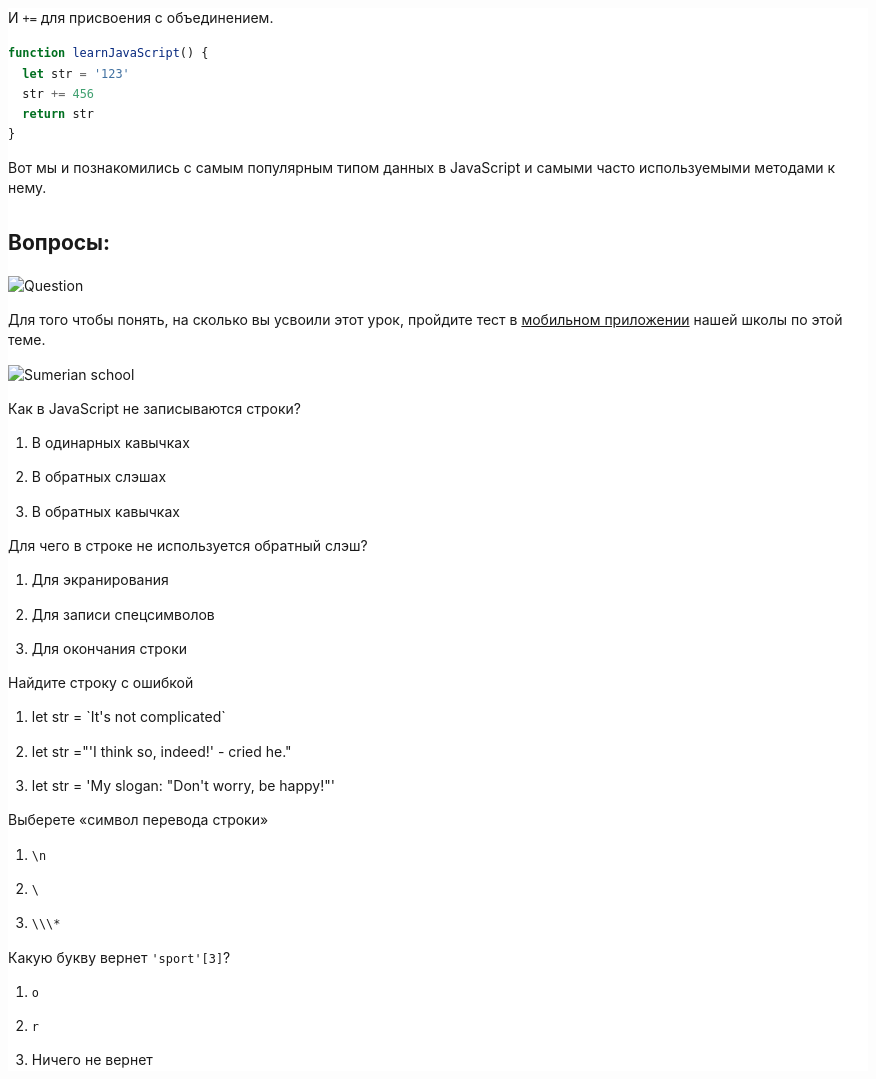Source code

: И `+=` для присвоения с объединением.

```jsx live
function learnJavaScript() {
  let str = '123'
  str += 456
  return str
}
```

Вот мы и познакомились с самым популярным типом данных в JavaScript и самыми часто используемыми методами к нему.

## Вопросы:

![Question](https://media.giphy.com/media/l0HlRnAWXxn0MhKLK/giphy.gif)

Для того чтобы понять, на сколько вы усвоили этот урок, пройдите тест в [мобильном приложении](http://onelink.to/njhc95) нашей школы по этой теме.

![Sumerian school](/img/app.png)

Как в JavaScript не записываются строки?

1. В одинарных кавычках

2. В обратных слэшах

3. В обратных кавычках

Для чего в строке не используется обратный слэш?

1. Для экранирования

2. Для записи спецсимволов

3. Для окончания строки

Найдите строку с ошибкой

1. let str = \`It's not complicated\`

2. let str ="'I think so, indeed!' - cried he."

3. let str = 'My slogan: "Don't worry, be happy!"'

Выберете «символ перевода строки»

1. `\n`

2. `\`

3. `\\\*`

Какую букву вернет `'sport'[3]`?

1. `o`

2. `r`

3. Ничего не вернет
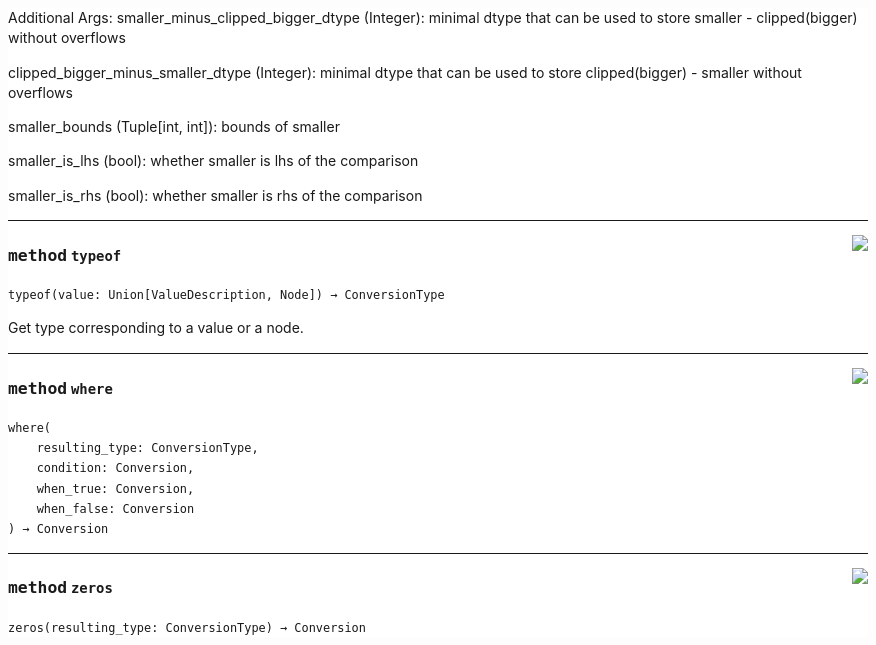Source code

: Additional Args:  smaller_minus_clipped_bigger_dtype (Integer):  minimal dtype that can be used to store smaller - clipped(bigger) without overflows 

 clipped_bigger_minus_smaller_dtype (Integer):  minimal dtype that can be used to store clipped(bigger) - smaller without overflows 

 smaller_bounds (Tuple[int, int]):  bounds of smaller 

 smaller_is_lhs (bool):  whether smaller is lhs of the comparison 

 smaller_is_rhs (bool):  whether smaller is rhs of the comparison 

---

<a href="../../tempdirectoryforapidocs/.venvtrash/lib/python3.10/site-packages/concrete/fhe/mlir/context.py#L109"><img align="right" style="float:right;" src="https://img.shields.io/badge/-source-cccccc?style=flat-square"></a>

### <kbd>method</kbd> `typeof`

```python
typeof(value: Union[ValueDescription, Node]) → ConversionType
```

Get type corresponding to a value or a node. 

---

<a href="../../tempdirectoryforapidocs/.venvtrash/lib/python3.10/site-packages/concrete/fhe/mlir/context.py#L3718"><img align="right" style="float:right;" src="https://img.shields.io/badge/-source-cccccc?style=flat-square"></a>

### <kbd>method</kbd> `where`

```python
where(
    resulting_type: ConversionType,
    condition: Conversion,
    when_true: Conversion,
    when_false: Conversion
) → Conversion
```





---

<a href="../../tempdirectoryforapidocs/.venvtrash/lib/python3.10/site-packages/concrete/fhe/mlir/context.py#L3776"><img align="right" style="float:right;" src="https://img.shields.io/badge/-source-cccccc?style=flat-square"></a>

### <kbd>method</kbd> `zeros`

```python
zeros(resulting_type: ConversionType) → Conversion
```






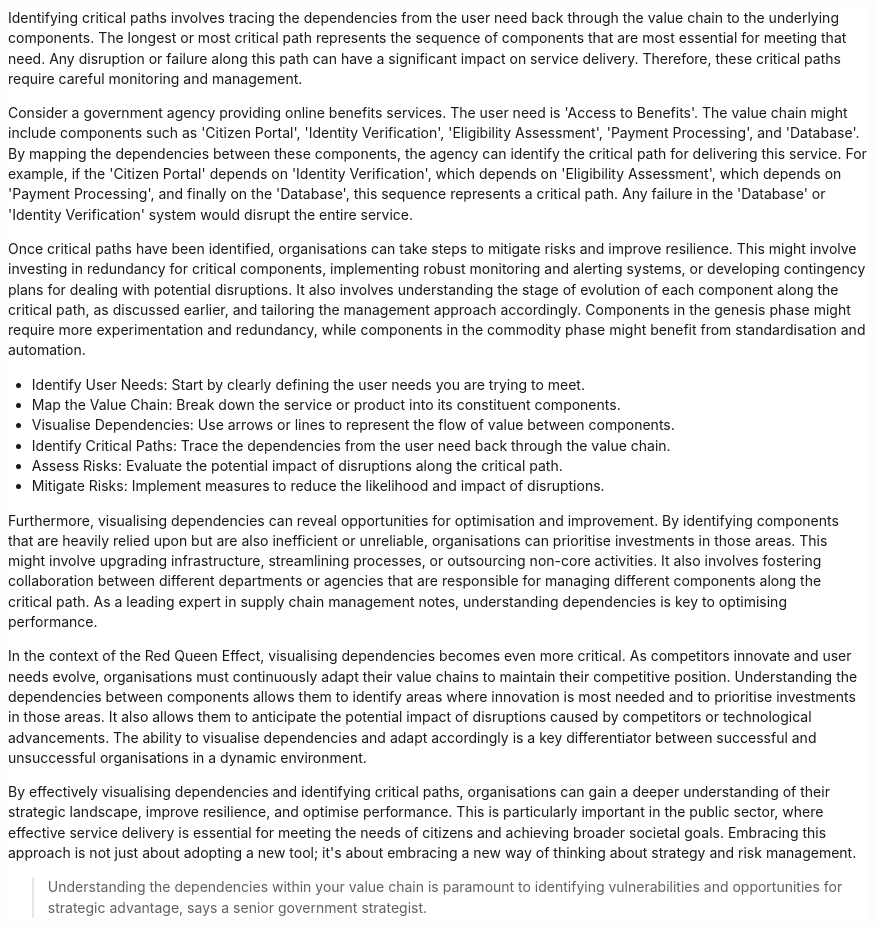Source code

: Identifying critical paths involves tracing the dependencies from the user need back through the value chain to the underlying components. The longest or most critical path represents the sequence of components that are most essential for meeting that need. Any disruption or failure along this path can have a significant impact on service delivery. Therefore, these critical paths require careful monitoring and management.

Consider a government agency providing online benefits services. The user need is 'Access to Benefits'. The value chain might include components such as 'Citizen Portal', 'Identity Verification', 'Eligibility Assessment', 'Payment Processing', and 'Database'. By mapping the dependencies between these components, the agency can identify the critical path for delivering this service. For example, if the 'Citizen Portal' depends on 'Identity Verification', which depends on 'Eligibility Assessment', which depends on 'Payment Processing', and finally on the 'Database', this sequence represents a critical path. Any failure in the 'Database' or 'Identity Verification' system would disrupt the entire service.

Once critical paths have been identified, organisations can take steps to mitigate risks and improve resilience. This might involve investing in redundancy for critical components, implementing robust monitoring and alerting systems, or developing contingency plans for dealing with potential disruptions. It also involves understanding the stage of evolution of each component along the critical path, as discussed earlier, and tailoring the management approach accordingly. Components in the genesis phase might require more experimentation and redundancy, while components in the commodity phase might benefit from standardisation and automation.

- Identify User Needs: Start by clearly defining the user needs you are trying to meet.
- Map the Value Chain: Break down the service or product into its constituent components.
- Visualise Dependencies: Use arrows or lines to represent the flow of value between components.
- Identify Critical Paths: Trace the dependencies from the user need back through the value chain.
- Assess Risks: Evaluate the potential impact of disruptions along the critical path.
- Mitigate Risks: Implement measures to reduce the likelihood and impact of disruptions.

Furthermore, visualising dependencies can reveal opportunities for optimisation and improvement. By identifying components that are heavily relied upon but are also inefficient or unreliable, organisations can prioritise investments in those areas. This might involve upgrading infrastructure, streamlining processes, or outsourcing non-core activities. It also involves fostering collaboration between different departments or agencies that are responsible for managing different components along the critical path. As a leading expert in supply chain management notes, understanding dependencies is key to optimising performance.

In the context of the Red Queen Effect, visualising dependencies becomes even more critical. As competitors innovate and user needs evolve, organisations must continuously adapt their value chains to maintain their competitive position. Understanding the dependencies between components allows them to identify areas where innovation is most needed and to prioritise investments in those areas. It also allows them to anticipate the potential impact of disruptions caused by competitors or technological advancements. The ability to visualise dependencies and adapt accordingly is a key differentiator between successful and unsuccessful organisations in a dynamic environment.

By effectively visualising dependencies and identifying critical paths, organisations can gain a deeper understanding of their strategic landscape, improve resilience, and optimise performance. This is particularly important in the public sector, where effective service delivery is essential for meeting the needs of citizens and achieving broader societal goals. Embracing this approach is not just about adopting a new tool; it's about embracing a new way of thinking about strategy and risk management.

> Understanding the dependencies within your value chain is paramount to identifying vulnerabilities and opportunities for strategic advantage, says a senior government strategist.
- - - - -
Activity
Pull every line containing "dtype" from the data.

Answer below
: Additional Args:  smaller_minus_clipped_bigger_dtype (Integer):  minimal dtype that can be used to store smaller - clipped(bigger) without overflows 
 clipped_bigger_minus_smaller_dtype (Integer):  minimal dtype that can be used to store clipped(bigger) - smaller without overflows 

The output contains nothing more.